Ella tenía razón. Eso era terrible; paralizaba la mente, en realidad. Y él ya se estaba olvidando por completo de la tragedia. Muy rápidamente. ¿En qué lo convertía eso? ¿En un monstruo?
—¿Cuántos años tenía tu hijo?
—Diez.
Quizás llamarla no había sido buena idea. Ella estaba volviendo a poner las cosas en un claro enfoque.
—Kent, lo… lo siento.
—Sí —contestó él con voz temblorosa, ahogada por la emoción.
Dos pensamientos se le escabulleron a Kent en la mente. El primero fue que esta emoción era redentora: después de todo a él le importaba; él no era un monstruo. El segundo fue que la emoción era en realidad más autocompasión que tristeza por la pérdida, lamentando la idea de que él era en verdad un monstruo.
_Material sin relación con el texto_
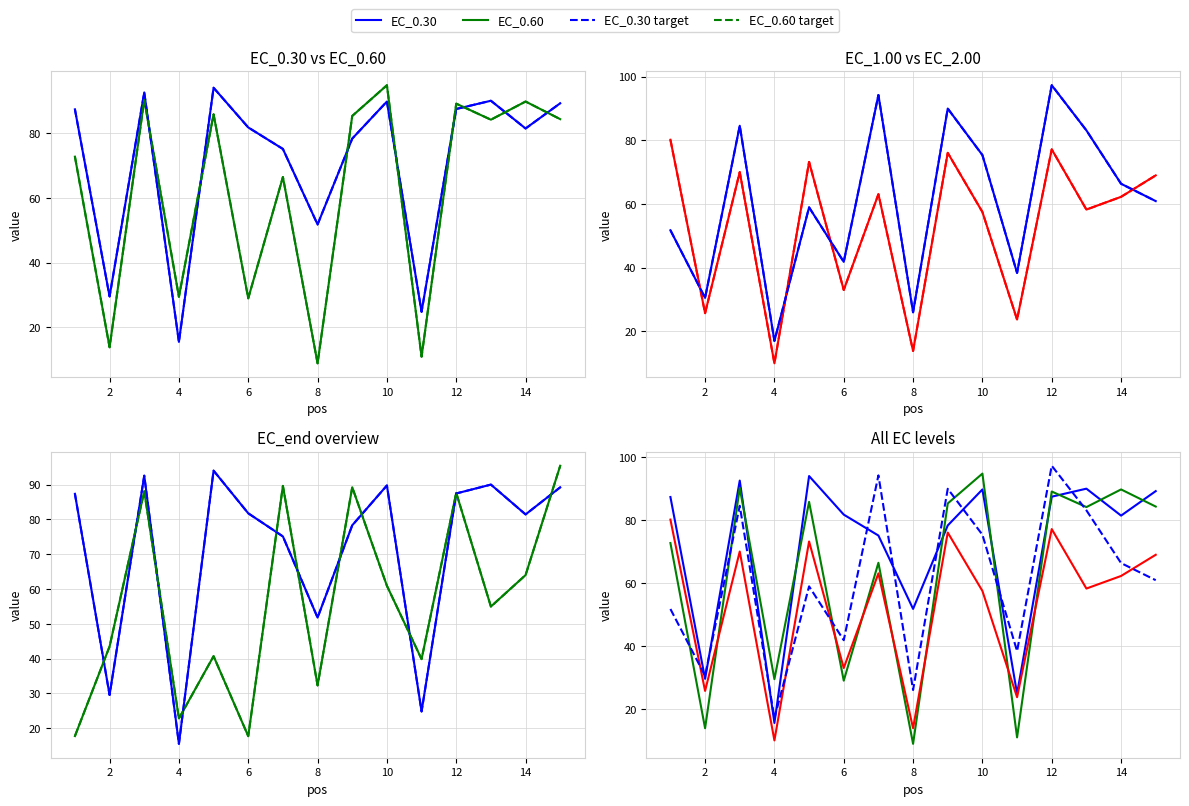

At which category is the sum across all series the highest?

12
—No sé qué decir, Kent. Yo… creo saber cómo te sientes. ¿Has visto a algún consejero?
—¿Un terapeuta? No. Pero tengo una suegra, si eso cuenta.
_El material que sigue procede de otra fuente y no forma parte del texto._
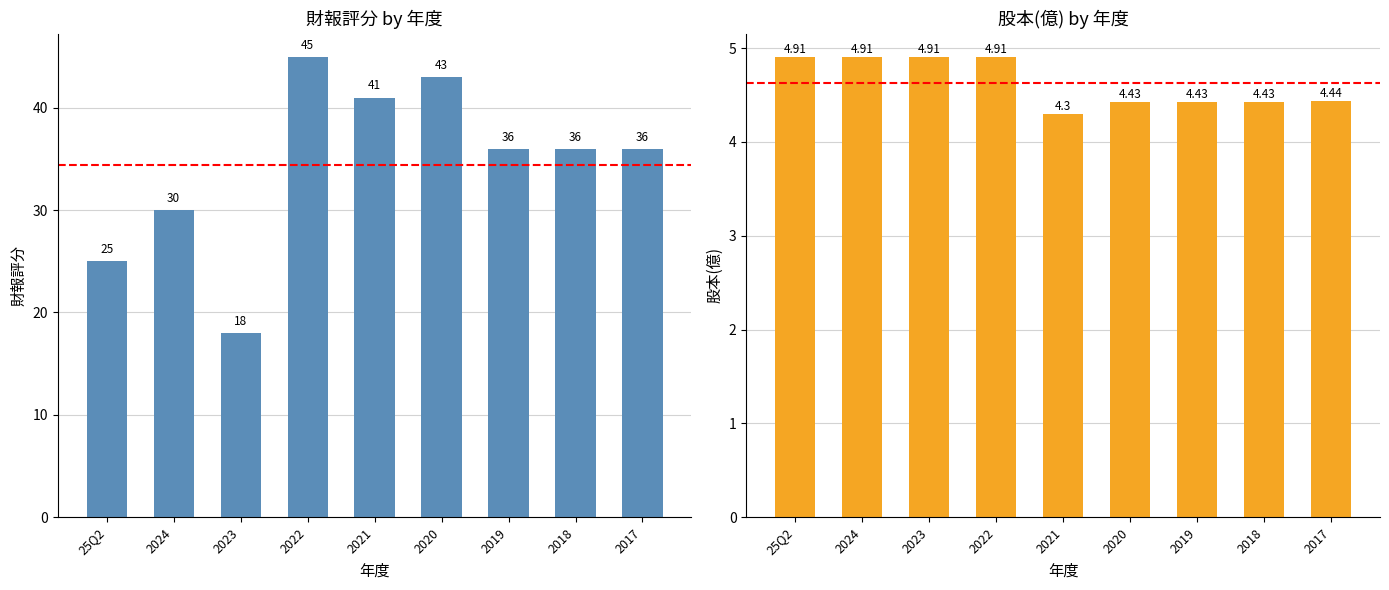

How many categories are shown in the chart?

9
Eso produjo risa nerviosa en su amiga.
—¿Y un pastor? —inquirió.
—¿Consejo religioso? Hubo mucho de eso en el funeral, créeme. Suficiente para unos cuantos cientos de años, yo diría —exageró él, y se preguntó: ¿y si ella fuera religiosa?—. Pero no, en realidad no.
El teléfono reposó en silencio contra la mejilla de Kent.
—Sea como sea —continuó él—. Quizás podríamos hablar en algún momento.
—Estamos hablando ahora, Kent.
El comentario lo agarró desprevenido.
—Sí. Estamos hablando.
Kent se sintió fuera de control. Ella era más fuerte de lo que él recordaba. Tal vez el comentario acerca del consejo religioso no había venido al caso.
—Pero podemos hablar más siempre que estés dispuesto. Bueno, yo no podría rechazar a un viejo amigo necesitado, ¿no es verdad? —opinó ella, y la voz volvió a suavizarse—. De veras, llámame siempre que desees hablar. Conozco el valor de decir las cosas.
—Gracias, Lacy —replicó él después de esperar un momento—. Creo que me gustaría eso.
Hablaron por media hora más, principalmente de cosas sin importancia… poniéndose al día. Cuando Kent colgó, supo que volvería a llamar. Quizás al día siguiente. Ella tenía razón: Hablar era importante, y él tenía algunas cosas de las que deseaba hablar.